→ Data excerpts
*** Block opens ***

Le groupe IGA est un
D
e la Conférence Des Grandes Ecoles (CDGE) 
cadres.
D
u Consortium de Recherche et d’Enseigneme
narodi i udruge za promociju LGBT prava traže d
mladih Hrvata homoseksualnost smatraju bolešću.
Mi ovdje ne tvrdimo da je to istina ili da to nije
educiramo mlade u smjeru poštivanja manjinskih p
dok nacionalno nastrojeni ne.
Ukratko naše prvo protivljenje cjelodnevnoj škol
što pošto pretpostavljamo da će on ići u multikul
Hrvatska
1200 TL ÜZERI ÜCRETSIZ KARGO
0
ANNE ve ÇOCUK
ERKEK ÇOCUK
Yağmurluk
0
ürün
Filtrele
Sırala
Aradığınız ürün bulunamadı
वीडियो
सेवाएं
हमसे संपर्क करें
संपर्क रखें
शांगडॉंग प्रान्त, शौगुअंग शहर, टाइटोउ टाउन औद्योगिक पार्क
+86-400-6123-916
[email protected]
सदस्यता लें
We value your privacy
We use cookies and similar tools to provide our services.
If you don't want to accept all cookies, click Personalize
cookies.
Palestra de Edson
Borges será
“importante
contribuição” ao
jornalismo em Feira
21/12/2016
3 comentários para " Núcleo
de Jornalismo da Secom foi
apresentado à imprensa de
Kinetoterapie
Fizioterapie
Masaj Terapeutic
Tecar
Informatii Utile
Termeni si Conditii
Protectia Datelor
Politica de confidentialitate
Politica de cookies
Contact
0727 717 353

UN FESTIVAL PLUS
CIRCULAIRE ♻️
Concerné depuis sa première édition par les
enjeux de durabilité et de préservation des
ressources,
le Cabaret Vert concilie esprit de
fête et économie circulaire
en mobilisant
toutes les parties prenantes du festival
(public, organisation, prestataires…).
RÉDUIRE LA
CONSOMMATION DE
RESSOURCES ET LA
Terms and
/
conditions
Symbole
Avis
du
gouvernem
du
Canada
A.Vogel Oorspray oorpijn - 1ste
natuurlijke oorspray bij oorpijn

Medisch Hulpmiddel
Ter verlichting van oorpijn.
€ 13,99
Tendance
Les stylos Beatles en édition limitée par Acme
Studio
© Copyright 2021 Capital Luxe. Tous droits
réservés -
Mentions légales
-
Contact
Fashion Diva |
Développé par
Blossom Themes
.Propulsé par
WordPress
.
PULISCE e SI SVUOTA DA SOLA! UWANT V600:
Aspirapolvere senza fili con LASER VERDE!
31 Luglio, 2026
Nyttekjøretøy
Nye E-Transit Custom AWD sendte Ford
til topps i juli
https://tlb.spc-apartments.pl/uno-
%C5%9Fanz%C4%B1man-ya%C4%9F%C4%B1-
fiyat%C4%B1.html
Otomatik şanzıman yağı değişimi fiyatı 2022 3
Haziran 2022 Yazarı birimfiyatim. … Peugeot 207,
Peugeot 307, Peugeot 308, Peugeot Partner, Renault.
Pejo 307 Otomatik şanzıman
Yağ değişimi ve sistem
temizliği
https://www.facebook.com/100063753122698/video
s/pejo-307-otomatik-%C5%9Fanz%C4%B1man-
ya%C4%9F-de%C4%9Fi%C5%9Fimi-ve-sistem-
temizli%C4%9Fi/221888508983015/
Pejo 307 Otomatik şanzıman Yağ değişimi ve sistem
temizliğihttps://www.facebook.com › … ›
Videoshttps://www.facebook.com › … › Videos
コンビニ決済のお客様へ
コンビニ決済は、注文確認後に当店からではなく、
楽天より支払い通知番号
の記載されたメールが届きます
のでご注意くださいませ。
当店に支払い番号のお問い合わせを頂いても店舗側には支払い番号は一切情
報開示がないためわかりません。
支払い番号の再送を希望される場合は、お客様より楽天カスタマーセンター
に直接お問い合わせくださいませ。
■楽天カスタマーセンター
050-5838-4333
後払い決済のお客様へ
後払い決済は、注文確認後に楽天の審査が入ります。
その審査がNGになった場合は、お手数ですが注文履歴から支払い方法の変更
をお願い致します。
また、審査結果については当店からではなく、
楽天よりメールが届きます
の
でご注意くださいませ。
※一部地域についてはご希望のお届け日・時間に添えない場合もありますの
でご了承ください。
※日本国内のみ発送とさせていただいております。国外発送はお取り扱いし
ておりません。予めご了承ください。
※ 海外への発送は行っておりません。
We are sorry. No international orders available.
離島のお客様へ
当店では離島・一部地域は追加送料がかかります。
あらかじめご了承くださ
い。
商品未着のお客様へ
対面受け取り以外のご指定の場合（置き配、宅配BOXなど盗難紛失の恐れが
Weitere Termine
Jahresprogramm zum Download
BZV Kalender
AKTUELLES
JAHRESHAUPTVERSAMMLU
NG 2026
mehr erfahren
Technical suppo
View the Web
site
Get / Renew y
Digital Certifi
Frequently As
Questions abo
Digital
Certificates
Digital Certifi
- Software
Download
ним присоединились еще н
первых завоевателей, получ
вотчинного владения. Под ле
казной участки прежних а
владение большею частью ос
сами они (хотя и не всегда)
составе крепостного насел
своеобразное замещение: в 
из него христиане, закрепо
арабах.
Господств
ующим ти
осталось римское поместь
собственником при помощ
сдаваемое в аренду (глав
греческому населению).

*** Block closes ***

Print all the lines above again, without changing a single character.

→ Your solution
Le groupe IGA est un
D
e la Conférence Des Grandes Ecoles (CDGE) 
cadres.
D
u Consortium de Recherche et d’Enseigneme
narodi i udruge za promociju LGBT prava traže d
mladih Hrvata homoseksualnost smatraju bolešću.
Mi ovdje ne tvrdimo da je to istina ili da to nije
educiramo mlade u smjeru poštivanja manjinskih p
dok nacionalno nastrojeni ne.
Ukratko naše prvo protivljenje cjelodnevnoj škol
što pošto pretpostavljamo da će on ići u multikul
Hrvatska
1200 TL ÜZERI ÜCRETSIZ KARGO
0
ANNE ve ÇOCUK
ERKEK ÇOCUK
Yağmurluk
0
ürün
Filtrele
Sırala
Aradığınız ürün bulunamadı
वीडियो
सेवाएं
हमसे संपर्क करें
संपर्क रखें
शांगडॉंग प्रान्त, शौगुअंग शहर, टाइटोउ टाउन औद्योगिक पार्क
+86-400-6123-916
[email protected]
सदस्यता लें
We value your privacy
We use cookies and similar tools to provide our services.
If you don't want to accept all cookies, click Personalize
cookies.
Palestra de Edson
Borges será
“importante
contribuição” ao
jornalismo em Feira
21/12/2016
3 comentários para " Núcleo
de Jornalismo da Secom foi
apresentado à imprensa de
Kinetoterapie
Fizioterapie
Masaj Terapeutic
Tecar
Informatii Utile
Termeni si Conditii
Protectia Datelor
Politica de confidentialitate
Politica de cookies
Contact
0727 717 353

UN FESTIVAL PLUS
CIRCULAIRE ♻️
Concerné depuis sa première édition par les
enjeux de durabilité et de préservation des
ressources,
le Cabaret Vert concilie esprit de
fête et économie circulaire
en mobilisant
toutes les parties prenantes du festival
(public, organisation, prestataires…).
RÉDUIRE LA
CONSOMMATION DE
RESSOURCES ET LA
Terms and
/
conditions
Symbole
Avis
du
gouvernem
du
Canada
A.Vogel Oorspray oorpijn - 1ste
natuurlijke oorspray bij oorpijn

Medisch Hulpmiddel
Ter verlichting van oorpijn.
€ 13,99
Tendance
Les stylos Beatles en édition limitée par Acme
Studio
© Copyright 2021 Capital Luxe. Tous droits
réservés -
Mentions légales
-
Contact
Fashion Diva |
Développé par
Blossom Themes
.Propulsé par
WordPress
.
PULISCE e SI SVUOTA DA SOLA! UWANT V600:
Aspirapolvere senza fili con LASER VERDE!
31 Luglio, 2026
Nyttekjøretøy
Nye E-Transit Custom AWD sendte Ford
til topps i juli
https://tlb.spc-apartments.pl/uno-
%C5%9Fanz%C4%B1man-ya%C4%9F%C4%B1-
fiyat%C4%B1.html
Otomatik şanzıman yağı değişimi fiyatı 2022 3
Haziran 2022 Yazarı birimfiyatim. … Peugeot 207,
Peugeot 307, Peugeot 308, Peugeot Partner, Renault.
Pejo 307 Otomatik şanzıman
Yağ değişimi ve sistem
temizliği
https://www.facebook.com/100063753122698/video
s/pejo-307-otomatik-%C5%9Fanz%C4%B1man-
ya%C4%9F-de%C4%9Fi%C5%9Fimi-ve-sistem-
temizli%C4%9Fi/221888508983015/
Pejo 307 Otomatik şanzıman Yağ değişimi ve sistem
temizliğihttps://www.facebook.com › … ›
Videoshttps://www.facebook.com › … › Videos
コンビニ決済のお客様へ
コンビニ決済は、注文確認後に当店からではなく、
楽天より支払い通知番号
の記載されたメールが届きます
のでご注意くださいませ。
当店に支払い番号のお問い合わせを頂いても店舗側には支払い番号は一切情
報開示がないためわかりません。
支払い番号の再送を希望される場合は、お客様より楽天カスタマーセンター
に直接お問い合わせくださいませ。
■楽天カスタマーセンター
050-5838-4333
後払い決済のお客様へ
後払い決済は、注文確認後に楽天の審査が入ります。
その審査がNGになった場合は、お手数ですが注文履歴から支払い方法の変更
をお願い致します。
また、審査結果については当店からではなく、
楽天よりメールが届きます
の
でご注意くださいませ。
※一部地域についてはご希望のお届け日・時間に添えない場合もありますの
でご了承ください。
※日本国内のみ発送とさせていただいております。国外発送はお取り扱いし
ておりません。予めご了承ください。
※ 海外への発送は行っておりません。
We are sorry. No international orders available.
離島のお客様へ
当店では離島・一部地域は追加送料がかかります。
あらかじめご了承くださ
い。
商品未着のお客様へ
対面受け取り以外のご指定の場合（置き配、宅配BOXなど盗難紛失の恐れが
Weitere Termine
Jahresprogramm zum Download
BZV Kalender
AKTUELLES
JAHRESHAUPTVERSAMMLU
NG 2026
mehr erfahren
Technical suppo
View the Web
site
Get / Renew y
Digital Certifi
Frequently As
Questions abo
Digital
Certificates
Digital Certifi
- Software
Download
ним присоединились еще н
первых завоевателей, получ
вотчинного владения. Под ле
казной участки прежних а
владение большею частью ос
сами они (хотя и не всегда)
составе крепостного насел
своеобразное замещение: в 
из него христиане, закрепо
арабах.
Господств
ующим ти
осталось римское поместь
собственником при помощ
сдаваемое в аренду (глав
греческому населению).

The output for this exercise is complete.